The second problem I see is that we can't do this in parallel because of the following edge case: wallet contains key K and someone sends it money using an OP_CHECKSIG output. The input which spends this output does not contain any predictable data, thus we do not know what to look for in the following blocks to detect a spend of it until we have seen the first transaction and know its hash. 

In practice this means we must either scan through the chain in sequence and update our matching criteria if we see such an output (this is what the Bloom filtering protocol already does server-side), or we must constrain the user such that output scripts always force repetition of predictable data - this is what mostly happens today due to pay-to-address outputs, but not always, and correctness is more important than completeness.

If we can't do it in parallel then we must suffer a node round-trip for every single block we traverse, because we can't request long runs of blocks with a single command. That latency will kill performance dead. It's a non starter.

But let's imagine we don't care about OP_CHECKSIG outputs and are willing to ignore them. There are cases where they are the best and most efficient technical solution, but let's put that to one side.

The primary difference after making the above changes are that no one node gets a filter containing all our keys and addresses. I don't think a per block pre-test filter would gain us much efficiency so from a privacy perspective this is what it boils down to - sharding of the scan.

But we can already do this with the current Bloom filtering protocol. BitcoinJ doesn't do so because having multiple parallel scans uses up network IOPs which are a resource of unknown quantity, and because stepping through the chain in parallel with multiple peers complicates the chain sync implementation quite a bit.

Second: this doesn't solve any real problem

Who cares about collecting Bloom filters off the wire?

Commercial fraudsters? Doubtful. There are much easier ways to steal money.

Spies? Yes! Without a doubt NSA/GCHQ are building or have built databases of IP addresses to Bitcoin addresses and are correlating it via XKEYSCORE with other identifiable information.
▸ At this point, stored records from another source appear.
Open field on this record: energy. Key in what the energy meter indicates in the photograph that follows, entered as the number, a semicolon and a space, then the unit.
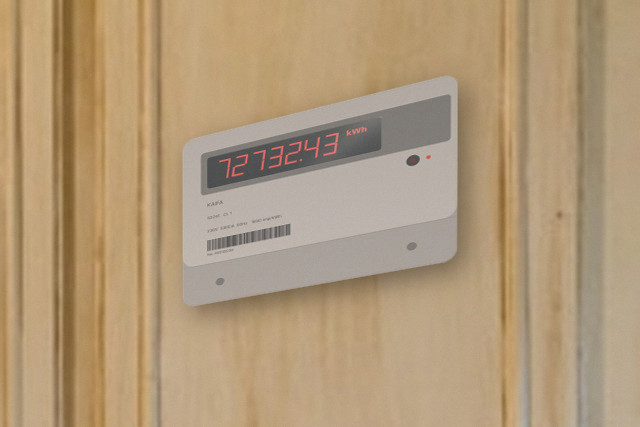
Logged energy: 72732.43; kWh
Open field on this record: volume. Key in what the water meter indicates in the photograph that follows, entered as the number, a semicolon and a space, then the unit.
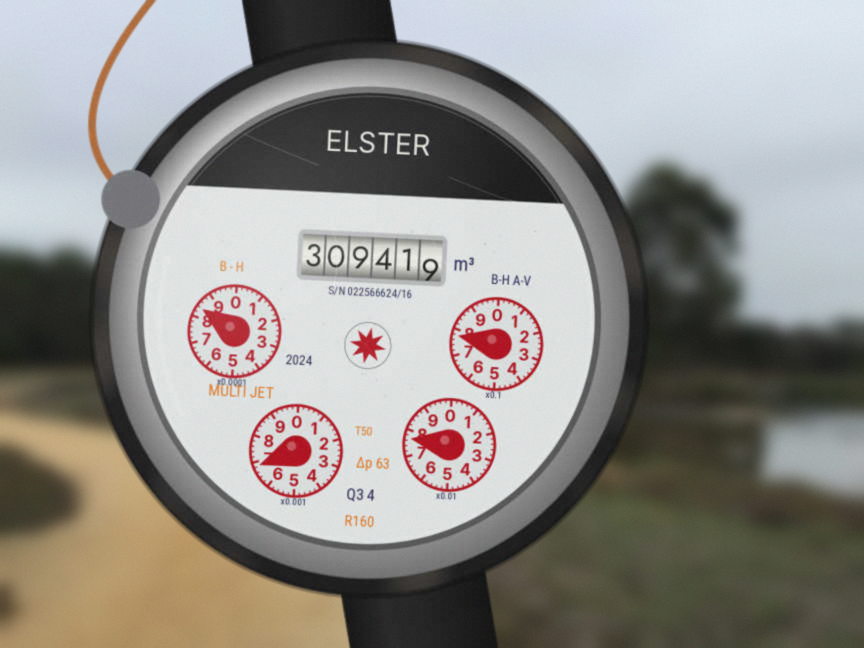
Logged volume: 309418.7768; m³
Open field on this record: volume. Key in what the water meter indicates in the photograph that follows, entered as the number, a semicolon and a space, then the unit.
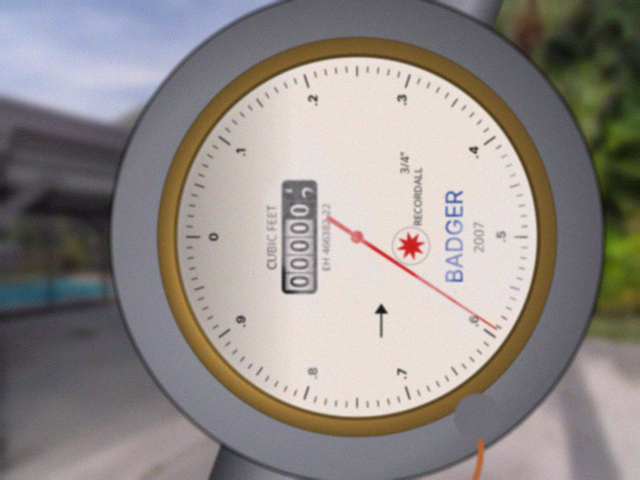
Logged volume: 1.59; ft³
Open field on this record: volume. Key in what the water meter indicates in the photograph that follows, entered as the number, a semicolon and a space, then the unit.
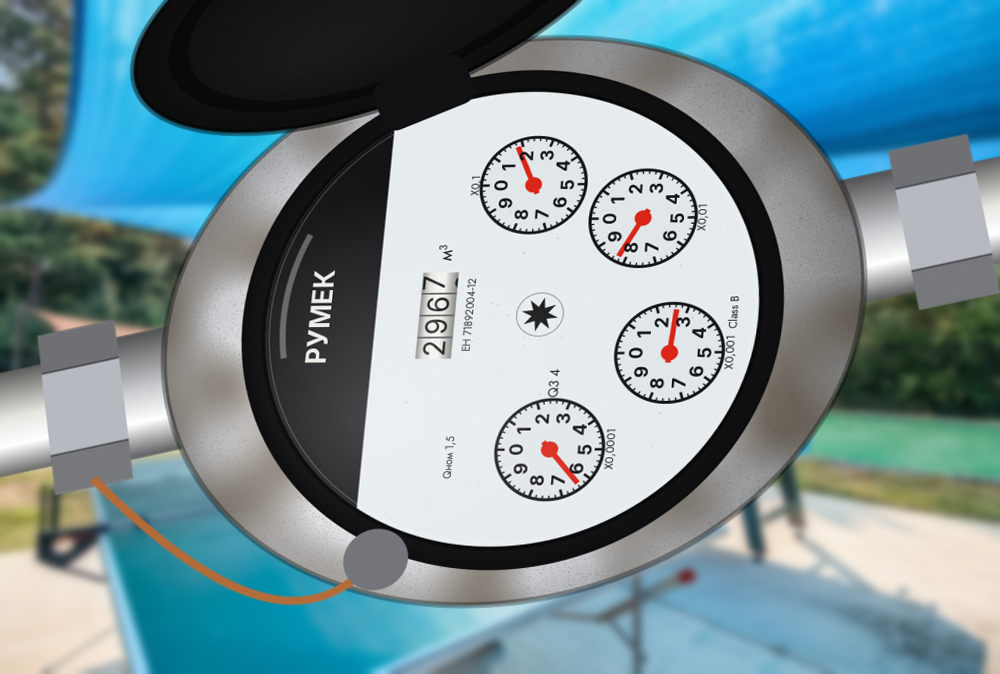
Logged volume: 2967.1826; m³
However, just requesting data from different nodes doesn't help with that, because they are doing DPI and can still see all the connections, so can still combine all the filters or received transactions.

Ah, you say, but we're requesting everything via Tor. 

Yes, about that. We've implemented that already. Some wallets even use it by default, like Alon & Chris' Bitcoin Authenticator wallet. It's just one line of code to activate.

Unfortunately there are severe practical problems to using Tor:
  1. If you don't have a warm consensus then booting it up is very slow. We're already slower than our competitors like blockchain.info and VISA/MasterCard, we can't make this any worse.

    This one is possibly not that big a deal and can be solved with more technical tricks.

  2. Bitcoin Core's DoS strategy means anyone can block all of Tor quite trivially. So we'd need some complicated fallback mechanism to disable Tor remotely, in case someone did this.

  3. Bitcoin wire traffic isn't encrypted or authenticated so it makes it much easier for trolls to tamper with lots of wire traffic at once, whereas without Tor it's much harder.
Let's ignore the fact that the Tor project insists on poking the law enforcement bear with rusty nails, and has been receiving tipoffs about plans to seize directory authorities. How much Bitcoin wallets should rely on Tor sticking around is a debate for some other time.

There's a much simpler way to fix all of this - add opportunistic encryption to the wire protocol.